Here Is A Big Part Of The Problem
by James Glaser
July 24, 2008

The Miami Herald is working on a three part series about what went wrong with the housing market in Florida, and the first two segments tell a big part of the problem. In seven years, over 10,000 people with criminal records started working in the mortgage industry in Florida.

All the following quotes are from the first two parts of the Herald's investigation. Now, you know Florida isn't the only place this kind of thing happened, and I'm sure there was fraud going on in facet of the industry. Of course you know that it is the American tax payer that is going to be left holding the bag. Which only proves, if you are going to commit a financial crime in America, make darn sure it is on such a scale that the government is afraid to let you suffer your losses. Then the tax payer will bail you out too.

Thousands with criminal records work unlicensed as loan originators
BY MATTHEW HAGGMAN, ROB BARRY and JACK DOLAN

  • From 2000 to 2007, regulators allowed at least 10,529 people with criminal records to work in the mortgage profession. Of those, 4,065 cleared background checks after committing crimes that state law specifically requires regulators to screen, including fraud, bank robbery, racketeering and extortion.

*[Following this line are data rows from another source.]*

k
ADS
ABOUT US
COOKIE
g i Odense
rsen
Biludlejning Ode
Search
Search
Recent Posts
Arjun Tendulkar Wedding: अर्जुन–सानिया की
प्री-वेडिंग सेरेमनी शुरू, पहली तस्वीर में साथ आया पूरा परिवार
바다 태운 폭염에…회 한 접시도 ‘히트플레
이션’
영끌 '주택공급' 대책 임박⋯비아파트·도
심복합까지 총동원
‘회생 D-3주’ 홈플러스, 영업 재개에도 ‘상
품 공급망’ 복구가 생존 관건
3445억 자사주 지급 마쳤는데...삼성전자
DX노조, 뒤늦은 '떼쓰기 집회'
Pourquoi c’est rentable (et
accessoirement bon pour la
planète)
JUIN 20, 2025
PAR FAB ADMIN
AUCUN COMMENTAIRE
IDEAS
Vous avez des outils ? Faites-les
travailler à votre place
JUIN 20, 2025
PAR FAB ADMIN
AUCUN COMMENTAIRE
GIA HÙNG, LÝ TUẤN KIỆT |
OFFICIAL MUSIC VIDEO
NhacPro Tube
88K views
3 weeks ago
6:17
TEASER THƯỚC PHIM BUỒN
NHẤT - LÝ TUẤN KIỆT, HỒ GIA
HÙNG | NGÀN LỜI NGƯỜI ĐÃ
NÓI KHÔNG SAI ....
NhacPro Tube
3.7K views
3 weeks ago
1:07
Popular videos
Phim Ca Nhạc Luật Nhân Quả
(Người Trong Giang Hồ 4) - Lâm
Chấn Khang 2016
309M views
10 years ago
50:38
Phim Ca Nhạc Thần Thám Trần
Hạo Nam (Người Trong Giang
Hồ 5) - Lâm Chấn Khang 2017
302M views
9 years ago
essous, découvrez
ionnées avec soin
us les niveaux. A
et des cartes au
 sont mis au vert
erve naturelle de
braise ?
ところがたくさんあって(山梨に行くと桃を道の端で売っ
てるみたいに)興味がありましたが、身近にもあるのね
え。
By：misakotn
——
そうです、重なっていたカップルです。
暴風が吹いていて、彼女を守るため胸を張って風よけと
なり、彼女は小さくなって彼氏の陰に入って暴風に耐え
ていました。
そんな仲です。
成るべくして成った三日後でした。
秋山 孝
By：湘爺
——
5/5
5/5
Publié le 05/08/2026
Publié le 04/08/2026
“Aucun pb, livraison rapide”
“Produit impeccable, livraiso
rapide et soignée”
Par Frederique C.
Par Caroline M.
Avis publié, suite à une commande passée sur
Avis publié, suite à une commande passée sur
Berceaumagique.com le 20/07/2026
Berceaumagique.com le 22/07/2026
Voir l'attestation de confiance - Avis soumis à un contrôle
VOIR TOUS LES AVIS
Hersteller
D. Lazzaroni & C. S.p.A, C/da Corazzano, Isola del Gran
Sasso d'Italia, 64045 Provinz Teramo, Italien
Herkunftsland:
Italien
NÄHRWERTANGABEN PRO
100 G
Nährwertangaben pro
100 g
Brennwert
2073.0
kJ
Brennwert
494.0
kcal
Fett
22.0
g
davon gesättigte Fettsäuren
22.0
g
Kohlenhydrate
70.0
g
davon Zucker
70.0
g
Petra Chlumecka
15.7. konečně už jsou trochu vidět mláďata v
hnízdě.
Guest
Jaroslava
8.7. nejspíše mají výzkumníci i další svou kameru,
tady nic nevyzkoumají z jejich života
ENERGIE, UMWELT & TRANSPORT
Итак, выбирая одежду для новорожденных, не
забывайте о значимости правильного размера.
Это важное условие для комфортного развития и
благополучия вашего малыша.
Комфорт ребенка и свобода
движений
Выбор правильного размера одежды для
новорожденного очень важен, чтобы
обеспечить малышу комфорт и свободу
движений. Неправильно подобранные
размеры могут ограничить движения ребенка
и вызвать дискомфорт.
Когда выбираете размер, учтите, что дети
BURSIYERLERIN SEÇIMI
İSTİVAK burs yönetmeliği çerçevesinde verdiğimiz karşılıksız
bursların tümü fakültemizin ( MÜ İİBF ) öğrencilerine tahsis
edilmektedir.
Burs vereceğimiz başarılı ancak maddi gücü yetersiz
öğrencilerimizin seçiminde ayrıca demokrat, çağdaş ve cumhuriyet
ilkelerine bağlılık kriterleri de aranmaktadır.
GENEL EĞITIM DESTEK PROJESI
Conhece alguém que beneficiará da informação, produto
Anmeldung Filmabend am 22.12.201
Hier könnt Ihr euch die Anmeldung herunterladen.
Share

  • Regulators allowed at least 20 brokers to keep their licenses even after committing the one crime that seemed sure to get them banned from the industry: mortgage fraud.

Don Saxon, commissioner of the Office of Financial Regulation, said he didn't know why his staff issued licenses to bank robbers and racketeers, but would look into the cases cited by The Miami Herald.

Even large lenders hired loan originators with criminal backgrounds. The Miami Herald found that in at least 30 companies with 50 or more employees, more than one in five originators had a criminal record.

5,306 people with criminal histories became loan originators—a rate of nearly two a day. Worse, those include 2,201 who had committed financial crimes, such as fraud, money laundering and grand theft.